Directions:
Look in the material below for the line with "right knee: (807, 484)" and the line with "right shoulder: (558, 426)", then set down exactly those two lines and all lines between, nothing more.

------------------------

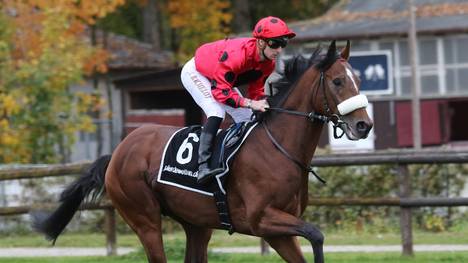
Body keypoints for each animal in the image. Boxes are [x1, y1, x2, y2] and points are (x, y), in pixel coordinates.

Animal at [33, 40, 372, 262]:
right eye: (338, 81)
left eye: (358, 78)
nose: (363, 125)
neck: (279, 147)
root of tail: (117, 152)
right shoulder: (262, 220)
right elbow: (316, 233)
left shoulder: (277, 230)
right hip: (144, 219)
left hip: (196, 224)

------------------------

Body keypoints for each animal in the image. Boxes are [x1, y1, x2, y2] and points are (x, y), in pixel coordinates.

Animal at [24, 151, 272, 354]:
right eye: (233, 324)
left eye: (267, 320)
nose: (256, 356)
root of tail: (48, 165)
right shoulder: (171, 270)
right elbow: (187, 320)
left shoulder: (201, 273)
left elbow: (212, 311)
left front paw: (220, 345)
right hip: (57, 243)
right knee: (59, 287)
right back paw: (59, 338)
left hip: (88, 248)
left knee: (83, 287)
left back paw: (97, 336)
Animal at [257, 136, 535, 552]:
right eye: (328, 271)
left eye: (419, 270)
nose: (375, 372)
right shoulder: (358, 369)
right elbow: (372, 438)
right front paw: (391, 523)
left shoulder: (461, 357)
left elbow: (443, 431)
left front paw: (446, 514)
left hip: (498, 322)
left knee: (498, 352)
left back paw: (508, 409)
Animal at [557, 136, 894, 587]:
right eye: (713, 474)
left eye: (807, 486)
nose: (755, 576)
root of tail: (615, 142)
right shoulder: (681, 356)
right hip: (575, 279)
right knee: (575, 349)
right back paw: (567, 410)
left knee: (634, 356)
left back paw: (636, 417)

------------------------

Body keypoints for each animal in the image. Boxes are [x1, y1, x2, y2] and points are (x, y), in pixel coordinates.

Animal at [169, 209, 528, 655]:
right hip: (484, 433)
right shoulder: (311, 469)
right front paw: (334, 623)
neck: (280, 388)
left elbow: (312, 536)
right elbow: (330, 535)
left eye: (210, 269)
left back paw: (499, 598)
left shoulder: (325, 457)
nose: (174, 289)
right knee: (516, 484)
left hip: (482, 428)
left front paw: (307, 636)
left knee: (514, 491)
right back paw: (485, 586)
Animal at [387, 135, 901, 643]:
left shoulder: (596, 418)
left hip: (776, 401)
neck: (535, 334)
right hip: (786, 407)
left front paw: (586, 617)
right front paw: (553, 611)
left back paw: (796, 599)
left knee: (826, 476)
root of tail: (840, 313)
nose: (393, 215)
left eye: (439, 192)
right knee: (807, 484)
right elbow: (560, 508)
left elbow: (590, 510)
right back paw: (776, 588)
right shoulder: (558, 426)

------------------------

Result of the task:
right knee: (807, 484)
right elbow: (560, 508)
left elbow: (590, 510)
right back paw: (776, 588)
right shoulder: (558, 426)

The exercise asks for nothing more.